There are a lot of reasons for calling this what I am, but the main one is that the true mother showed herself when Solomon suggested cutting the baby in half. The true mother would rather have the baby go to someone else and live than her baby killed.
The Heller and McDonald decisions ripped the baby from it mother for no other purpose than political ends.
The source from which the Supreme Court derives its power,
Justice William O. Douglas, who was on the court when Miller was decided, did a gloss of this Second Amendment jurisprudence:
The leading case is United States v. Miller, 307 U.S. 174, upholding a federal law making criminal the shipment in interstate commerce of a sawed-off shotgun. The law was upheld, there being no evidence that a sawed-off shotgun had “some reasonable relationship to the preservation or efficiency of a well regulated militia.” Id., at 178. The Second Amendment, it was held, “must be interpreted and applied” with the view of maintaining a “militia.”
“The Militia which the States were expected to maintain and train is set in contrast with Troops which they were forbidden to keep without the consent of Congress. The sentiment of the time strongly disfavored standing armies; the common view was that adequate defense of country and laws could be secured through the Militia – civilians primarily, soldiers on occasion.” Id., at 178-179.

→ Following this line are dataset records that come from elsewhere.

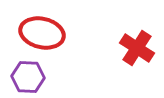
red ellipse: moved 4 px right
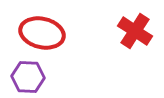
red cross: moved 2 px left, 17 px up
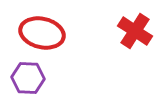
purple hexagon: moved 1 px down
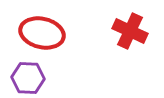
red cross: moved 5 px left; rotated 8 degrees counterclockwise
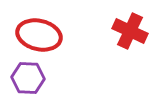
red ellipse: moved 3 px left, 2 px down
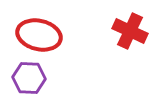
purple hexagon: moved 1 px right
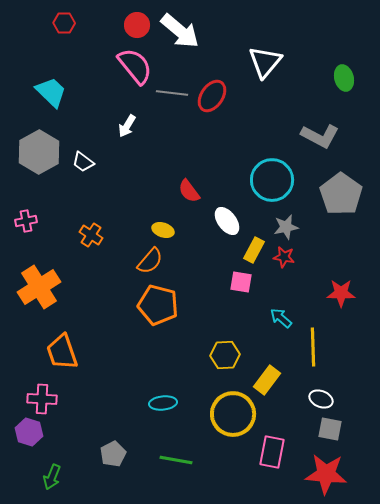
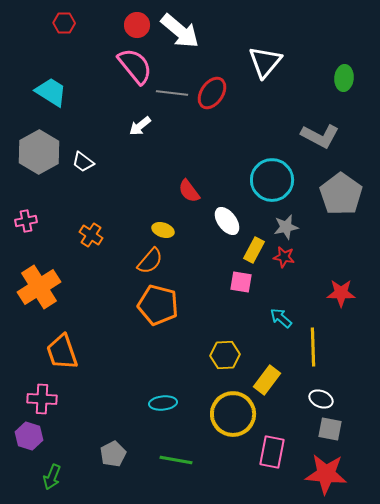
green ellipse at (344, 78): rotated 20 degrees clockwise
cyan trapezoid at (51, 92): rotated 12 degrees counterclockwise
red ellipse at (212, 96): moved 3 px up
white arrow at (127, 126): moved 13 px right; rotated 20 degrees clockwise
purple hexagon at (29, 432): moved 4 px down
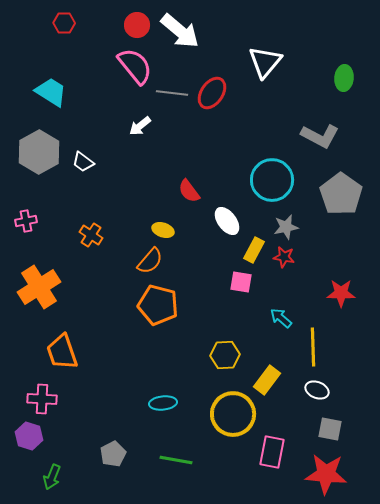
white ellipse at (321, 399): moved 4 px left, 9 px up
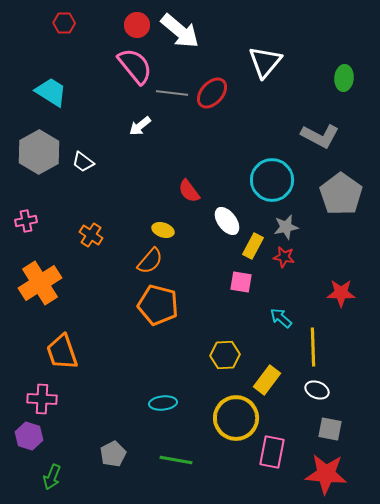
red ellipse at (212, 93): rotated 8 degrees clockwise
yellow rectangle at (254, 250): moved 1 px left, 4 px up
orange cross at (39, 287): moved 1 px right, 4 px up
yellow circle at (233, 414): moved 3 px right, 4 px down
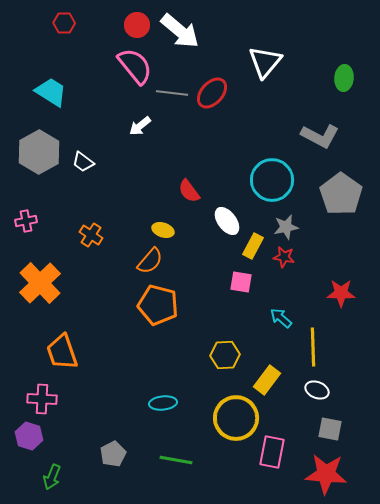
orange cross at (40, 283): rotated 12 degrees counterclockwise
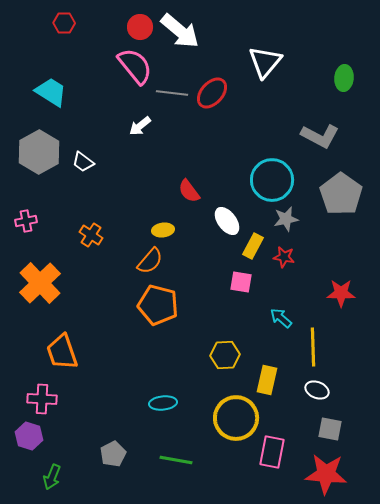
red circle at (137, 25): moved 3 px right, 2 px down
gray star at (286, 227): moved 8 px up
yellow ellipse at (163, 230): rotated 25 degrees counterclockwise
yellow rectangle at (267, 380): rotated 24 degrees counterclockwise
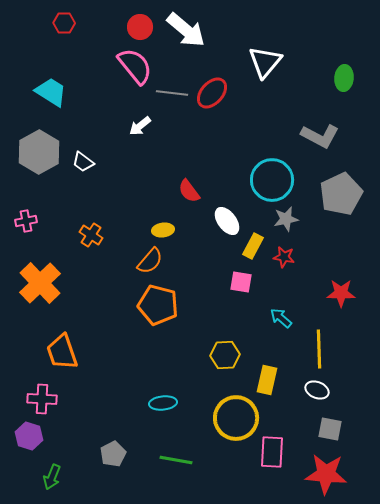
white arrow at (180, 31): moved 6 px right, 1 px up
gray pentagon at (341, 194): rotated 12 degrees clockwise
yellow line at (313, 347): moved 6 px right, 2 px down
pink rectangle at (272, 452): rotated 8 degrees counterclockwise
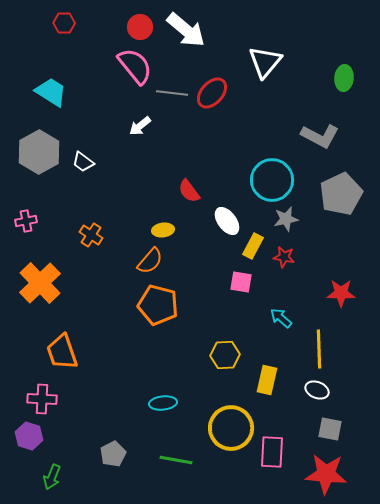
yellow circle at (236, 418): moved 5 px left, 10 px down
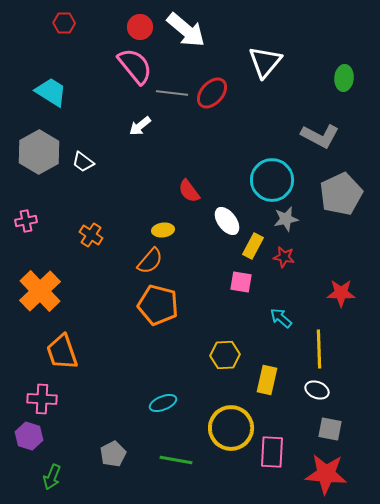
orange cross at (40, 283): moved 8 px down
cyan ellipse at (163, 403): rotated 16 degrees counterclockwise
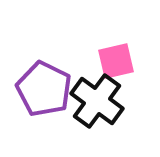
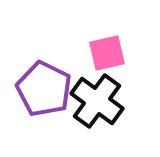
pink square: moved 9 px left, 8 px up
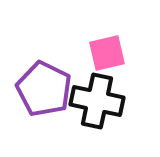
black cross: rotated 24 degrees counterclockwise
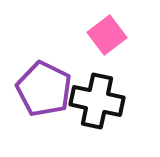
pink square: moved 18 px up; rotated 24 degrees counterclockwise
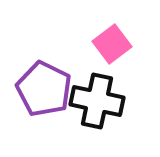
pink square: moved 5 px right, 9 px down
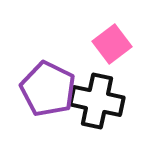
purple pentagon: moved 4 px right
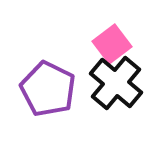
black cross: moved 19 px right, 18 px up; rotated 28 degrees clockwise
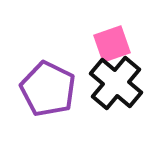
pink square: rotated 18 degrees clockwise
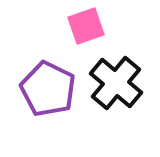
pink square: moved 26 px left, 18 px up
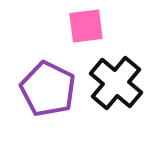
pink square: rotated 12 degrees clockwise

Like most rights, the right secured by the Second Amendment is not unlimited. From Blackstone through the 19th-century cases, commentators and courts routinely explained that the right was not a right to keep and carry any weapon whatsoever in any manner whatsoever and for whatever purpose. See, e.g., Sheldon, in 5 Blume 346; Rawle 123; Pomeroy 152–153; Abbott 333. For example, the majority of the 19th-century courts to consider the question held that prohibitions on carrying concealed weapons were lawful under the Second Amendment or state analogues. See, e.g., State v. Chandler, 5 La. Ann., at 489–490; Nunn v. State, 1 Ga., at 251; see generally 2 Kent *340, n. 2; The American Students’ Blackstone 84, n. 11 (G. Chase ed. 1884). Although we do not undertake an exhaustive historical analysis today of the full scope of the Second Amendment, nothing in our opinion should be taken to cast doubt on longstanding prohibitions on the possession of firearms by felons and the mentally ill, or laws forbidding the carrying of firearms in sensitive places such as schools and government buildings, or laws imposing conditions and qualifications on the commercial sale of arms. Heller at 54-5
Which has as a footnote (26):
We identify these presumptively lawful regulatory measures only as examples; our list does not purport to be exhaustive.
But the enshrinement of constitutional rights necessarily takes certain policy choices off the table. These include the absolute prohibition of handguns held and used for self-defense in the home. Heller at 64
It is important to keep in mind that Heller, while striking down a law that prohibited the possession of handguns in the home, recognized that the right to keep and bear arms is not “a right to keep and carry any weapon whatsoever in any manner whatsoever and for whatever purpose.” 554 U. S., at ___ (slip op., at 54). We made it clear in Heller that our holding did not cast doubt on such longstanding regulatory measures as “prohibitions on the possession of firearms by felons and the mentally ill,” “laws forbidding the carrying of firearms in sensitive places such as schools and government buildings, or laws imposing conditions and qualifications on the commercial sale of arms.” Id., at ___–___ (slip op., at 54–55). We repeat those assurances here. Despite municipal respondents’ doomsday proclamations, incorporation does not imperil every law regulating firearms. McDonald at 39-40
The only thing off the table is anything that purports to be a ban. Which leads to my question: had Chicago theoretically allowed for registrations (as does New York City) since that is not an “absolute prohibition”– would the law have passed constitutional muster? After all, NYC’s law has been around for 112 years: doesn’t that count as a longstanding regulatory measure?
Likewise, Candidates cannot say that gun laws violate the Second Amendment if they do not infringe upon the rights to truly “law abiding citizens” to own firearms. As the Court said (twice) “the right to keep and bear arms is ‘not a right to keep and carry any weapon whatsoever in any manner whatsoever and for whatever purpose.’”
The US Supreme Court has churned out some terrible decisions, with Heller and McDonald being two of them.
The ultimate upshot is that these decisions have churned up what was once pretty settled case law: that the Second Amendment related to what is now the National Guard. I would take the opinion of someone who was on the court when US v Miller was decided as to its meaning. I'm not sure why that is left out of the "jurisprudence".
I can go into even more depth as to why the "individual rights" interpretation is ripping the baby in half. One doesn't need to go outside the text of the Constitution to come to that conclusion: the constitutional text is fairly clear. I am surprised that people who claim to be constitutional scholars would give it air it's that silly.